/stability-predictive-monitoring

This repository contains scripts for predictive monitoring methods (random forest, XGBoost, and LSTM based) and assessing the prediction accuracy and temporal prediction stability.

Primary LanguagePythonApache License 2.0Apache-2.0

Temporal Stability in Predictive Process Monitoring

This repository contains the code for the experiments conducted in the article "Temporal stability in predictive process monitoring" by Irene Teinemaa, Marlon Dumas, Anna Leontjeva, and Fabrizio Maria Maggi, published in Data Mining and Knowledge Discovery, as part of the Journal Track of ECML PKDD 2018.

The repository contains scripts for outcome-oriented predictive business process monitoring (i.e. classification models for complex sequences):

  • training predictive models based on random forest, XGBoost, and LSTM classifiers;
  • evaluating prediction accuracy and temporal prediction stability;
  • hyperparameter optimization via random search;
  • applying exponential smoothing to reduce volatility in consecutive predictions.

11 out of 12 evaluation datasets (labeled and preprocessed) can be found here.

Reference

If you use the code from this repository, please cite the original paper:

@Article{Teinemaa2018,
  title="Temporal stability in predictive process monitoring",
  author={Teinemaa, Irene and Dumas, Marlon and Leontjeva, Anna and Maggi, Fabrizio Maria},
  journal="Data Mining and Knowledge Discovery",
  year="2018",
  month="Jun",
  day="29",
  issn="1573-756X",
  doi="10.1007/s10618-018-0575-9",
  url="https://doi.org/10.1007/s10618-018-0575-9"
} 

Requirements

The code is written in Python 3.6. Although not tested, it should work with any version of Python 3. Additionally, the following Python libraries are required to run the code:

  • sklearn
  • numpy
  • pandas
  • xgboost
  • keras
  • theano/tensorflow

Note that the LSTM experiments are computationally expensive, so it is recommended to run them on a GPU.

Usage

Data format

The scripts assume that each input dataset is a CSV file, each row representing one event in a trace, wherein each event is associated with at least the following attributes (as columns in the CSV file): the case id, activity type, timestamp, class label.
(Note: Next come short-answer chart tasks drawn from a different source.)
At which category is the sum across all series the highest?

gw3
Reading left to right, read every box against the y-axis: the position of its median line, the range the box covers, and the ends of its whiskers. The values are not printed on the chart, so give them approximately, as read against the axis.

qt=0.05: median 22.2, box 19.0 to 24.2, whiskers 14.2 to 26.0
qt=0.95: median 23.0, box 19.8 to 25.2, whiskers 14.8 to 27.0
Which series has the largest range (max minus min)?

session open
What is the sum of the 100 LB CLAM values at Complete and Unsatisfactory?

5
As additional columns, any number of event and case attributes is accepted that are used to enhance the predictive power of the classifier. The relevant columns for each dataset should be specified in the script dataset_confs.py.
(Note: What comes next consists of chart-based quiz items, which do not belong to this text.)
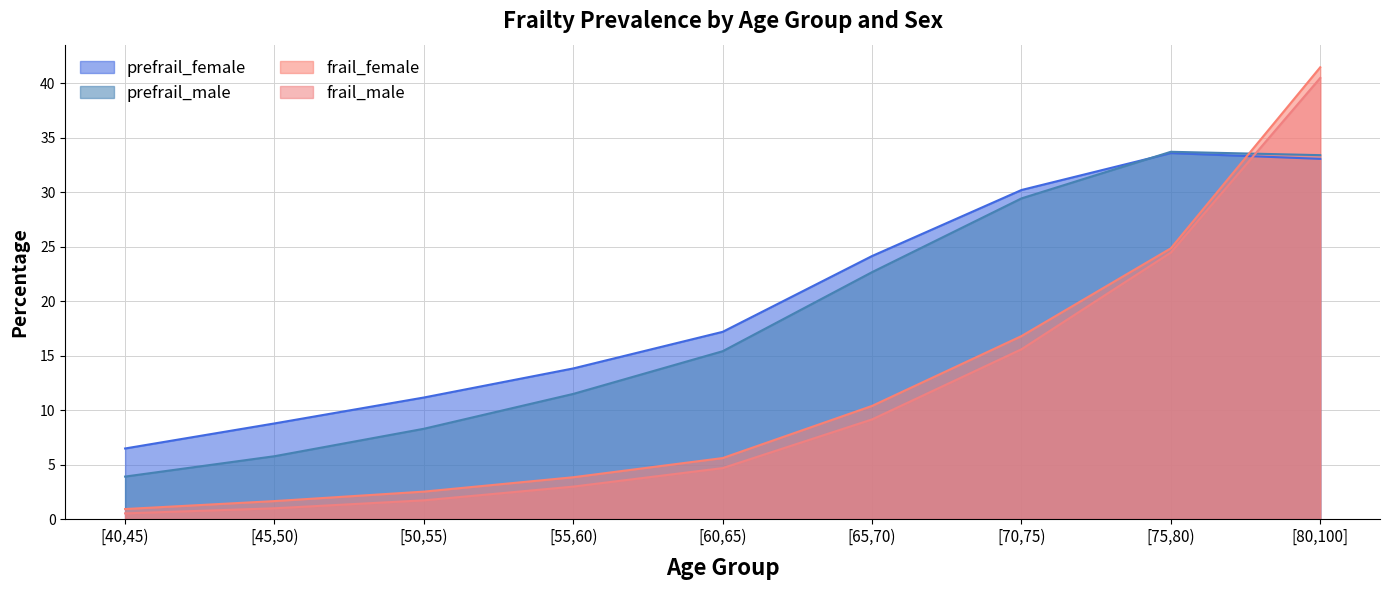

Is it true that frail_female equals 8.9 at [60,65)?

False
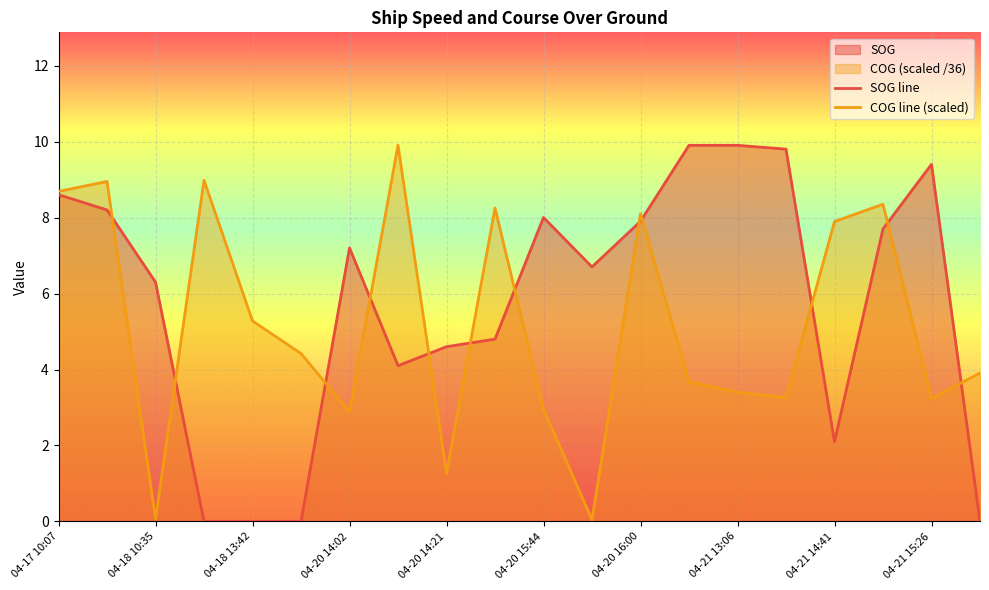

Where does the COG series first go above 4?

04-17 10:07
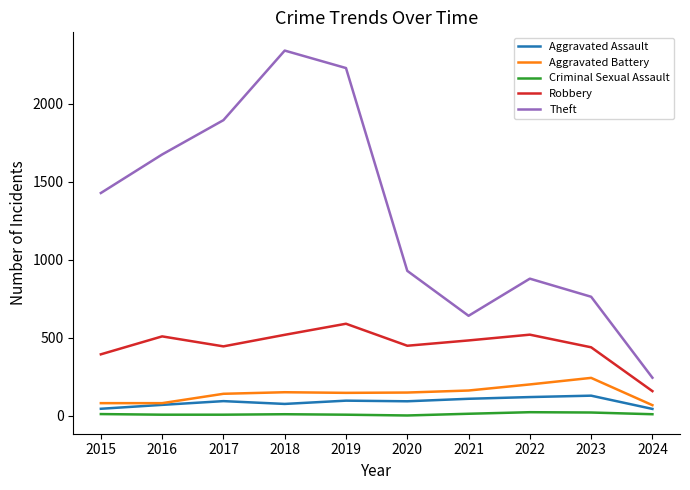

What are all the series names shown in the legend?

Aggravated Assault, Aggravated Battery, Criminal Sexual Assault, Robbery, Theft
The input log is temporally split into data for training (80% of cases) and evaluating (20% of cases) the predictive models. The training data is further split (via random sampling over traces) into a dataset for training the base classifier (64% of all cases in the event log) and a two-purpose validation dataset (16% of all cases in the event log) that is used for selecting the best parameters and for probability calibration. After training and calibrating the models, prediction accuracy and temporal prediction stability are evaluated on the evaluation set.

1. Hyperparameter optimization

The hyperparameters of the random forest, XGBoost, and LSTM models are tuned using random search, i.e. for each dataset and method, 16 randomly chosen parameter configurations are tested (on a validation set) and the configuration that yields the highest AUC is chosen.
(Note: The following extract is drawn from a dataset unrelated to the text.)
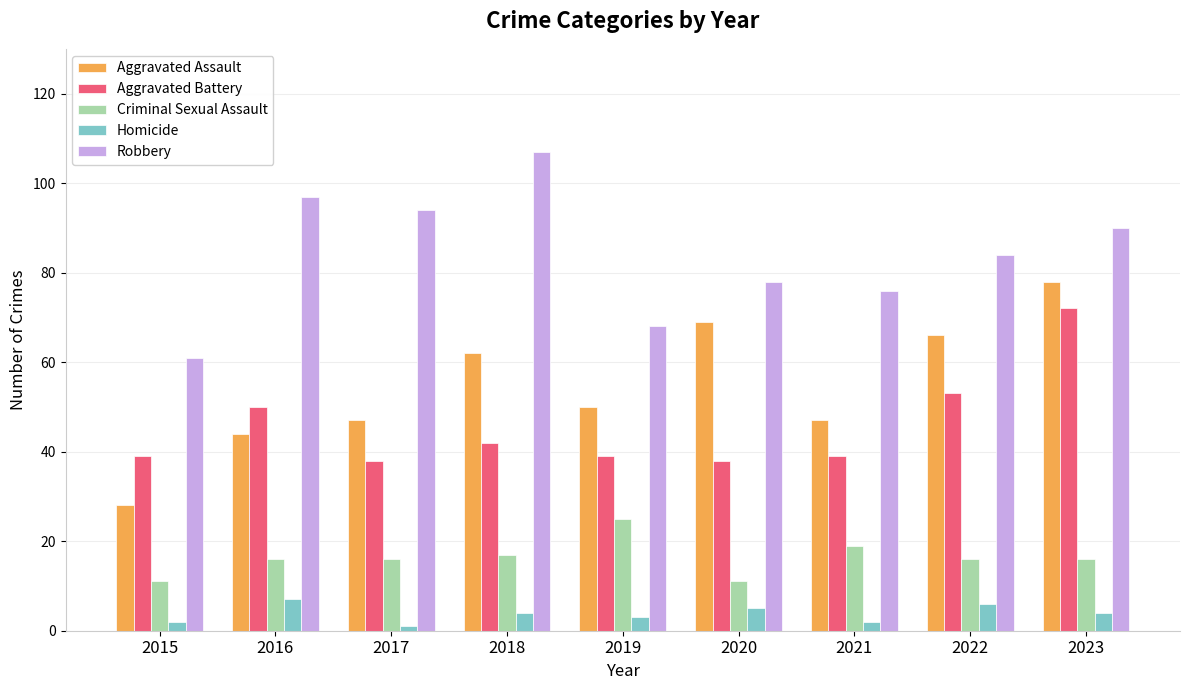

What is the difference between the highest and lowest values at 2018?

103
1.1. Testing different parameter configurations.

In order to launch experiments on 16 random parameter configurations for each method and dataset, run:

python random_search.py

This script makes use of two other scripts, python experiments_param_optim_rf_xgboost.py and python experiments_param_optim_lstm.py, which take as input one specific parameter configuration and train and evaluate a predictive model on that setting. The random_search.py script assumes a SLURM queue management system.

1.2. Selecting best parameters.

After the experiments launched via random_search.py have finished, the best parameters can be extracted by running the following three scripts:

python extract_best_params_single_run_rf_xgboost.py

python extract_best_params_multiple_runs_rf_xgboost.py

python extract_best_params_lstm.py

2. Training, calibrating, and evaluating the (final) models

After extracting the best parameters, the final models can be trained and applied using:

python experiments_final_rf_xgboost.py <dataset> <method> <classifier> <params_dir> <results_dir>

python experiments_final_lstm.py <dataset> <method> <classifier> <params_dir> <results_dir>

The arguments to the scripts are:

  • dataset - the name of the dataset, should correspond to the settings specified in dataset_confs.py.
  • method - combination of a bucketing and a sequence encoding technique, e.g. single_agg. For LSTM, use lstm.
  • classifier - the name of the classifier. One of: rf, xgboost, lstm. For calibrating the classifier, add _calibrated to the name, i.e. rf_calibrated, xgboost_calibrated, lstm_calibrated.
  • params_dir - the name of the directory where the optimal parameters have been saved (see above).
  • results_dir - the name of the directory where the predictions will be written.

The evaluation of the models is done in plot_results_stability.R.

3. Exponential smoothing

Exponential smoothing is applied in plot_results_stability.R.